This weekend was the biggest science event of the year for DC High School students, the annual STEM Fair. Yeah! I had a first hand view as a judge for the MIT prize.
A memorable metro ride landed me in Deanwood, a mish-mash of factories, vacant lots and wooden houses, and then to Ron Brown High School, the site of DC's only all-male HS. The location of the fair was a secret until shortly before the event. In recent years, it has been held at Dunbar, the school system's best example of glass-walled monumentalism. But Dunbar's name recalls the recent attendance or lack of attendance scandal that is still troubling the mayor's office.
The crowd of students was about half what I usually see but most were excellent, and about half the pool of juniors eligible were working on projects to decarbonize the world, a subject of course germane to this blog.
Despite, my doubts about the practicality of their projects, the pieces of the problem the teens had staked out was so impressive that two went home with the MIT prize. One student had built her own model for small-scale tidal power. The other had evaluated fractal patterns for their efficiency in transmitting energy from solar panels orbiting in outer space.
From my experience, judging in DC and neighboring counties, projects related to improving solar energy are a mainstay of STEM fairs throughout the DC metropolitan area.

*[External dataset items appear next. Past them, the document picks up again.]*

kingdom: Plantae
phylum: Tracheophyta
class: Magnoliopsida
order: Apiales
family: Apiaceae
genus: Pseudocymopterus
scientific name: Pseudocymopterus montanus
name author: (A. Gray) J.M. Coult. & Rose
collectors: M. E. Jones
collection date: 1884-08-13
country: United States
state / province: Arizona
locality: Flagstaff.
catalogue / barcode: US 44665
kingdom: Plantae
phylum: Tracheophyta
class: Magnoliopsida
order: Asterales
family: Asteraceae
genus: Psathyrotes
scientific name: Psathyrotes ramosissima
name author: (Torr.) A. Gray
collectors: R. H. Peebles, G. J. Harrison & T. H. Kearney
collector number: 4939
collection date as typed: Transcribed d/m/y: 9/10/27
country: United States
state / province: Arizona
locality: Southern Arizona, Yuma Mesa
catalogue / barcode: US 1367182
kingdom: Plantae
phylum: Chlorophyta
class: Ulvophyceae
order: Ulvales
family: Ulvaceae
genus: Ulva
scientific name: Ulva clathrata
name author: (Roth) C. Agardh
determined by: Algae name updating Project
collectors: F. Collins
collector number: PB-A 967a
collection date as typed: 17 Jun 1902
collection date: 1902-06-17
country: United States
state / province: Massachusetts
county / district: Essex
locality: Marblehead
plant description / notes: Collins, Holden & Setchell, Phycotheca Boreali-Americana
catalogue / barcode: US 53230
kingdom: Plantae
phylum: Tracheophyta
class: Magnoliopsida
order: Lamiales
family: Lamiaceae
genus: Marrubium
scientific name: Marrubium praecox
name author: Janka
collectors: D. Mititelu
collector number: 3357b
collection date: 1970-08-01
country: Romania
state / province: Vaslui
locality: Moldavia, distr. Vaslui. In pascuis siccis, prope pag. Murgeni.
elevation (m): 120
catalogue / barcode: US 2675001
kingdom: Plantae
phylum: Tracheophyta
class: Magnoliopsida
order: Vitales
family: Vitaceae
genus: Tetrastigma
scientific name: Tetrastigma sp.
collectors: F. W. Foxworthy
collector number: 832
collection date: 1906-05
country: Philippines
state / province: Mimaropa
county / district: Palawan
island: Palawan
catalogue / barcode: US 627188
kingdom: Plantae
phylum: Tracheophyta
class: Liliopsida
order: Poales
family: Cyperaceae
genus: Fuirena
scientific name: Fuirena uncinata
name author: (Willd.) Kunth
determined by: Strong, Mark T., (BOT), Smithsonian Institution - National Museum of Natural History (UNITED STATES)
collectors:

It makes me wonder how many, if any, of these talented young people are supported in projects to better understand energy use that is more directly related to their own lives? Every year the city publishes energy consumption data for every school in Washington DC. The data applies to every K-12 school in the city, public and private, and includes carbon dioxide emissions data. From my experience, school administrators tend to be oblivious to the results of the database and to how their own school might rank in this useful metric of environmental impact.
This year the worst K-12 building, in terms of carbon footprint, in Washington DC, was a renovated High School that had consumed fossil fuels in 2016 at an astonishing rate that contributed to a per student carbon footprint of nearly 6 metric tons of carbon dioxide per student. This school was none other than Ron Brown High School! All the while that the students were encouraged to explore projects aimed at slowing global warming we were standing in DC Public School's worst example.